Brandied Apricot Loaves
|Coarsely chopped dried apricots||1 1⁄2 Cup (24 tbs)|
|Brandy||1⁄3 Cup (5.33 tbs)|
|Boiling water||1⁄3 Cup (5.33 tbs)|
|Sugar||1 Cup (16 tbs)|
|Vegetable oil||1⁄3 Cup (5.33 tbs)|
|Baking soda||1⁄2 Teaspoon|
|Baking powder||1 Tablespoon|
|Flour||2 3⁄4 Cup (44 tbs)|
|Chopped nuts||1 Cup (16 tbs)|
|For brandied cream cheese|
|Cream cheese||6 Ounce, softened (2 packages, 3 ounces each)|
|Powdered sugar||3 Tablespoon|
|Butter/Margarine||2 Tablespoon, softened|
1. In a small bowl, combine ingredients for Brandied Cream Cheese and beat until well blended and creamy.

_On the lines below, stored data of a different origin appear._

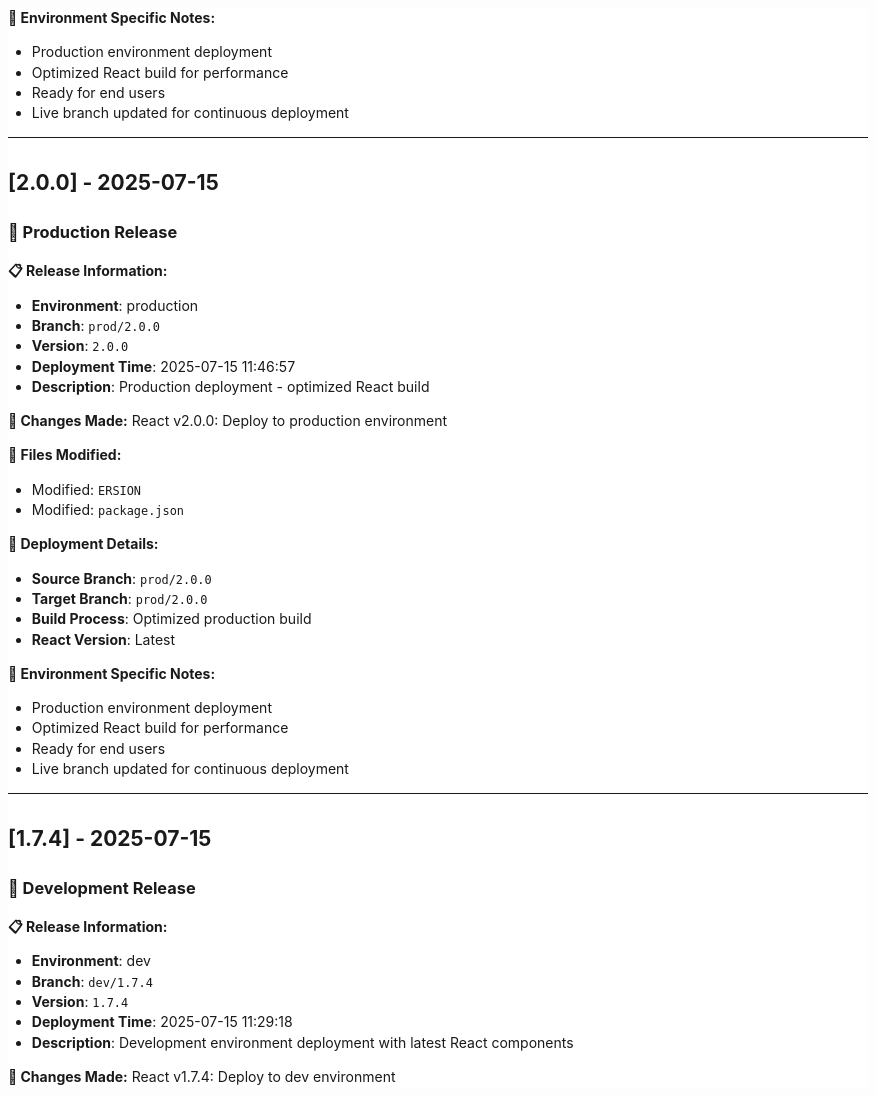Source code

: **🎯 Environment Specific Notes:**
- Production environment deployment
- Optimized React build for performance
- Ready for end users
- Live branch updated for continuous deployment

---

## [2.0.0] - 2025-07-15

### 🎯 Production Release

**📋 Release Information:**
- **Environment**: production
- **Branch**: `prod/2.0.0`
- **Version**: `2.0.0`
- **Deployment Time**: 2025-07-15 11:46:57
- **Description**: Production deployment - optimized React build

**📝 Changes Made:**
React v2.0.0: Deploy to production environment

**📁 Files Modified:**
  - Modified: `ERSION`
  - Modified: `package.json`

**🔄 Deployment Details:**
- **Source Branch**: `prod/2.0.0`
- **Target Branch**: `prod/2.0.0`
- **Build Process**: Optimized production build
- **React Version**: Latest

**🎯 Environment Specific Notes:**
- Production environment deployment
- Optimized React build for performance
- Ready for end users
- Live branch updated for continuous deployment

---

## [1.7.4] - 2025-07-15

### 🚀 Development Release

**📋 Release Information:**
- **Environment**: dev
- **Branch**: `dev/1.7.4`
- **Version**: `1.7.4`
- **Deployment Time**: 2025-07-15 11:29:18
- **Description**: Development environment deployment with latest React components

**📝 Changes Made:**
React v1.7.4: Deploy to dev environment
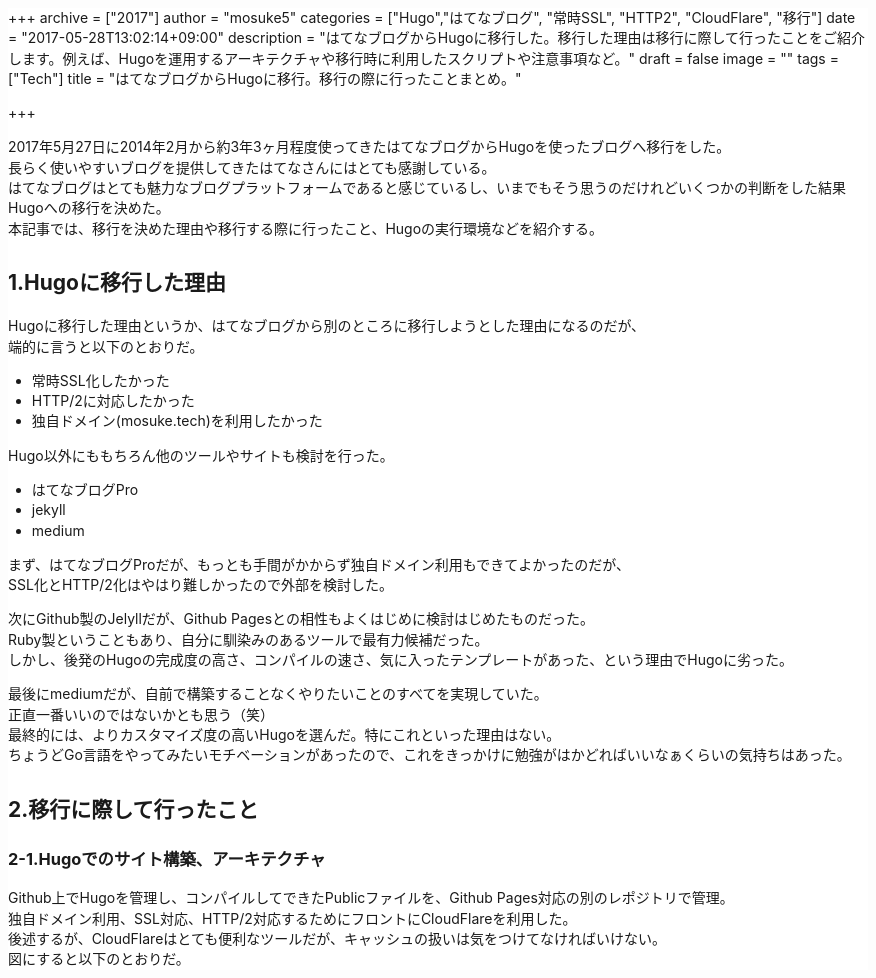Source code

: +++
archive = ["2017"]
author = "mosuke5"
categories = ["Hugo","はてなブログ", "常時SSL", "HTTP2", "CloudFlare", "移行"]
date = "2017-05-28T13:02:14+09:00"
description = "はてなブログからHugoに移行した。移行した理由は移行に際して行ったことをご紹介します。例えば、Hugoを運用するアーキテクチャや移行時に利用したスクリプトや注意事項など。"
draft = false
image = ""
tags = ["Tech"]
title = "はてなブログからHugoに移行。移行の際に行ったことまとめ。"

+++

2017年5月27日に2014年2月から約3年3ヶ月程度使ってきたはてなブログからHugoを使ったブログへ移行をした。  
長らく使いやすいブログを提供してきたはてなさんにはとても感謝している。  
はてなブログはとても魅力なブログプラットフォームであると感じているし、いまでもそう思うのだけれどいくつかの判断をした結果Hugoへの移行を決めた。  
本記事では、移行を決めた理由や移行する際に行ったこと、Hugoの実行環境などを紹介する。



## 1.Hugoに移行した理由
Hugoに移行した理由というか、はてなブログから別のところに移行しようとした理由になるのだが、  
端的に言うと以下のとおりだ。

- 常時SSL化したかった
- HTTP/2に対応したかった
- 独自ドメイン(mosuke.tech)を利用したかった

Hugo以外にももちろん他のツールやサイトも検討を行った。

- はてなブログPro
- jekyll
- medium

まず、はてなブログProだが、もっとも手間がかからず独自ドメイン利用もできてよかったのだが、  
SSL化とHTTP/2化はやはり難しかったので外部を検討した。 

次にGithub製のJelyllだが、Github Pagesとの相性もよくはじめに検討はじめたものだった。  
Ruby製ということもあり、自分に馴染みのあるツールで最有力候補だった。  
しかし、後発のHugoの完成度の高さ、コンパイルの速さ、気に入ったテンプレートがあった、という理由でHugoに劣った。

最後にmediumだが、自前で構築することなくやりたいことのすべてを実現していた。  
正直一番いいのではないかとも思う（笑）  
最終的には、よりカスタマイズ度の高いHugoを選んだ。特にこれといった理由はない。  
ちょうどGo言語をやってみたいモチベーションがあったので、これをきっかけに勉強がはかどればいいなぁくらいの気持ちはあった。

## 2.移行に際して行ったこと
### 2-1.Hugoでのサイト構築、アーキテクチャ
Github上でHugoを管理し、コンパイルしてできたPublicファイルを、Github Pages対応の別のレポジトリで管理。  
独自ドメイン利用、SSL対応、HTTP/2対応するためにフロントにCloudFlareを利用した。  
後述するが、CloudFlareはとても便利なツールだが、キャッシュの扱いは気をつけてなければいけない。  
図にすると以下のとおりだ。
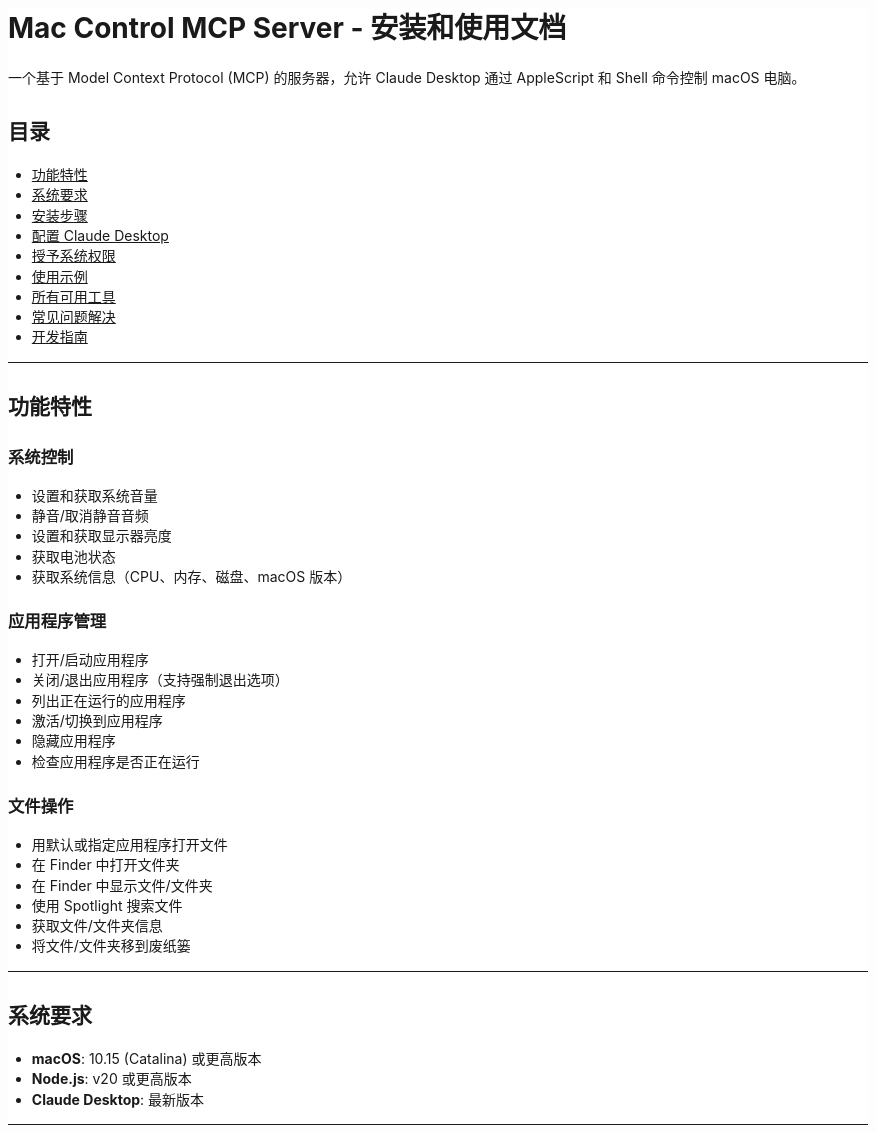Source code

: # Mac Control MCP Server - 安装和使用文档

一个基于 Model Context Protocol (MCP) 的服务器，允许 Claude Desktop 通过 AppleScript 和 Shell 命令控制 macOS 电脑。

## 目录

- [功能特性](#功能特性)
- [系统要求](#系统要求)
- [安装步骤](#安装步骤)
- [配置 Claude Desktop](#配置-claude-desktop)
- [授予系统权限](#授予系统权限)
- [使用示例](#使用示例)
- [所有可用工具](#所有可用工具)
- [常见问题解决](#常见问题解决)
- [开发指南](#开发指南)

---

## 功能特性

### 系统控制
- 设置和获取系统音量
- 静音/取消静音音频
- 设置和获取显示器亮度
- 获取电池状态
- 获取系统信息（CPU、内存、磁盘、macOS 版本）

### 应用程序管理
- 打开/启动应用程序
- 关闭/退出应用程序（支持强制退出选项）
- 列出正在运行的应用程序
- 激活/切换到应用程序
- 隐藏应用程序
- 检查应用程序是否正在运行

### 文件操作
- 用默认或指定应用程序打开文件
- 在 Finder 中打开文件夹
- 在 Finder 中显示文件/文件夹
- 使用 Spotlight 搜索文件
- 获取文件/文件夹信息
- 将文件/文件夹移到废纸篓

---

## 系统要求

- **macOS**: 10.15 (Catalina) 或更高版本
- **Node.js**: v20 或更高版本
- **Claude Desktop**: 最新版本

---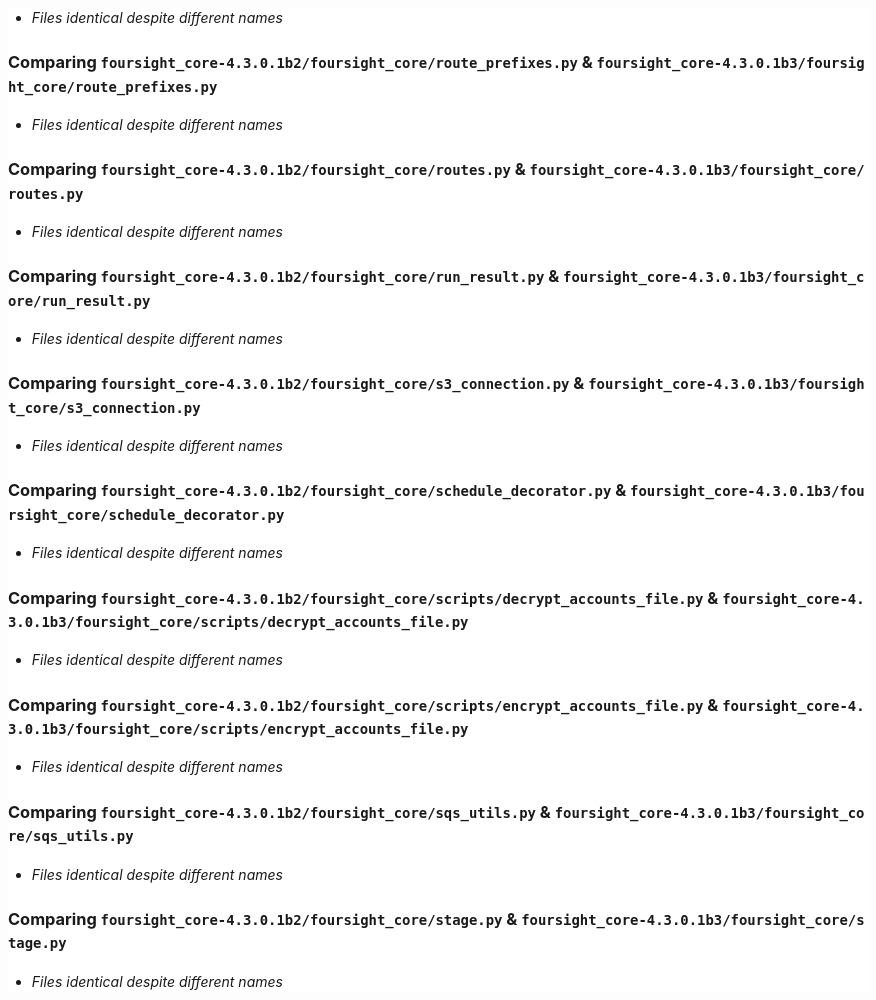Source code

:  * *Files identical despite different names*

### Comparing `foursight_core-4.3.0.1b2/foursight_core/route_prefixes.py` & `foursight_core-4.3.0.1b3/foursight_core/route_prefixes.py`

 * *Files identical despite different names*

### Comparing `foursight_core-4.3.0.1b2/foursight_core/routes.py` & `foursight_core-4.3.0.1b3/foursight_core/routes.py`

 * *Files identical despite different names*

### Comparing `foursight_core-4.3.0.1b2/foursight_core/run_result.py` & `foursight_core-4.3.0.1b3/foursight_core/run_result.py`

 * *Files identical despite different names*

### Comparing `foursight_core-4.3.0.1b2/foursight_core/s3_connection.py` & `foursight_core-4.3.0.1b3/foursight_core/s3_connection.py`

 * *Files identical despite different names*

### Comparing `foursight_core-4.3.0.1b2/foursight_core/schedule_decorator.py` & `foursight_core-4.3.0.1b3/foursight_core/schedule_decorator.py`

 * *Files identical despite different names*

### Comparing `foursight_core-4.3.0.1b2/foursight_core/scripts/decrypt_accounts_file.py` & `foursight_core-4.3.0.1b3/foursight_core/scripts/decrypt_accounts_file.py`

 * *Files identical despite different names*

### Comparing `foursight_core-4.3.0.1b2/foursight_core/scripts/encrypt_accounts_file.py` & `foursight_core-4.3.0.1b3/foursight_core/scripts/encrypt_accounts_file.py`

 * *Files identical despite different names*

### Comparing `foursight_core-4.3.0.1b2/foursight_core/sqs_utils.py` & `foursight_core-4.3.0.1b3/foursight_core/sqs_utils.py`

 * *Files identical despite different names*

### Comparing `foursight_core-4.3.0.1b2/foursight_core/stage.py` & `foursight_core-4.3.0.1b3/foursight_core/stage.py`

 * *Files identical despite different names*
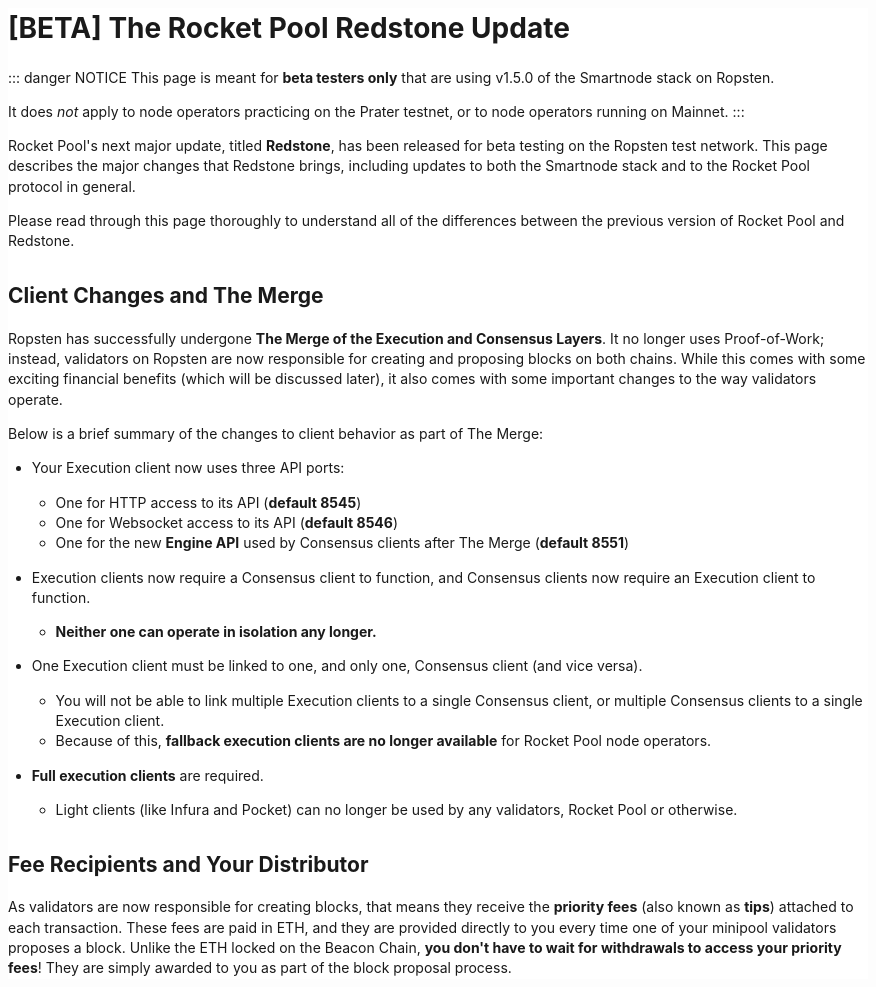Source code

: # [BETA] The Rocket Pool Redstone Update

::: danger NOTICE
This page is meant for **beta testers only** that are using v1.5.0 of the Smartnode stack on Ropsten.

It does *not* apply to node operators practicing on the Prater testnet, or to node operators running on Mainnet.
:::

Rocket Pool's next major update, titled **Redstone**, has been released for beta testing on the Ropsten test network.
This page describes the major changes that Redstone brings, including updates to both the Smartnode stack and to the Rocket Pool protocol in general.

Please read through this page thoroughly to understand all of the differences between the previous version of Rocket Pool and Redstone.


## Client Changes and The Merge

Ropsten has successfully undergone **The Merge of the Execution and Consensus Layers**.
It no longer uses Proof-of-Work; instead, validators on Ropsten are now responsible for creating and proposing blocks on both chains.
While this comes with some exciting financial benefits (which will be discussed later), it also comes with some important changes to the way validators operate.

Below is a brief summary of the changes to client behavior as part of The Merge:

- Your Execution client now uses three API ports:
  - One for HTTP access to its API (**default 8545**)
  - One for Websocket access to its API (**default 8546**)
  - One for the new **Engine API** used by Consensus clients after The Merge (**default 8551**)

- Execution clients now require a Consensus client to function, and Consensus clients now require an Execution client to function.
  - **Neither one can operate in isolation any longer.**
  
- One Execution client must be linked to one, and only one, Consensus client (and vice versa).
  - You will not be able to link multiple Execution clients to a single Consensus client, or multiple Consensus clients to a single Execution client.
  - Because of this, **fallback execution clients are no longer available** for Rocket Pool node operators.
  
- **Full execution clients** are required.
  - Light clients (like Infura and Pocket) can no longer be used by any validators, Rocket Pool or otherwise.


## Fee Recipients and Your Distributor

As validators are now responsible for creating blocks, that means they receive the **priority fees** (also known as **tips**) attached to each transaction.
These fees are paid in ETH, and they are provided directly to you every time one of your minipool validators proposes a block.
Unlike the ETH locked on the Beacon Chain, **you don't have to wait for withdrawals to access your priority fees**!
They are simply awarded to you as part of the block proposal process.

2. Cover bowl and refrigerate for 24 hours.
3. In a small bowl, add the apricots and sprinkle with brandy.
4. Pour the boiling water over them and set aside to soak for 10 minutes until soft and slightly plump.
5. Grease two (9-inch X 5-inch) loaf pans and dust them with flour.
6. Preheat the oven to 350 degrees F
7. In a medium size, dry bowl, sift together the flour, baking powder and salt. Keep aside.
8. In a large mixing bowl, drain the liquid from the soaked apricots and add sugar, eggs, oil and baking soda to it.
9. Use an electric mixer to beat the mixture until thick and pale.
10. Fold in the sifted flour mixture.
11. Add the apricots and nuts and lightly fold into the batter without over mixing.
12. Divide the batter between the prepared loaf pans.
13. Place on the middle level of the preheated oven and bake loaves for 40 to 45 minutes.
14. When the crust is lightly browned and loaves are springy to the touch, remove them from the oven.
15. Let the loaves cool in the pan for 5 minutes then invert them onto wire racks.
16. Let cool until slightly warm.
17. Wrap the warm loaves in foil and let rest for 24 hours before serving.
18. Slice the Brandied Apricot loaves and serve with chilled Brandied Cream Cheese.
You can wrap the foil wrapped loaves in airtight plastic bags and freeze them for up to a month.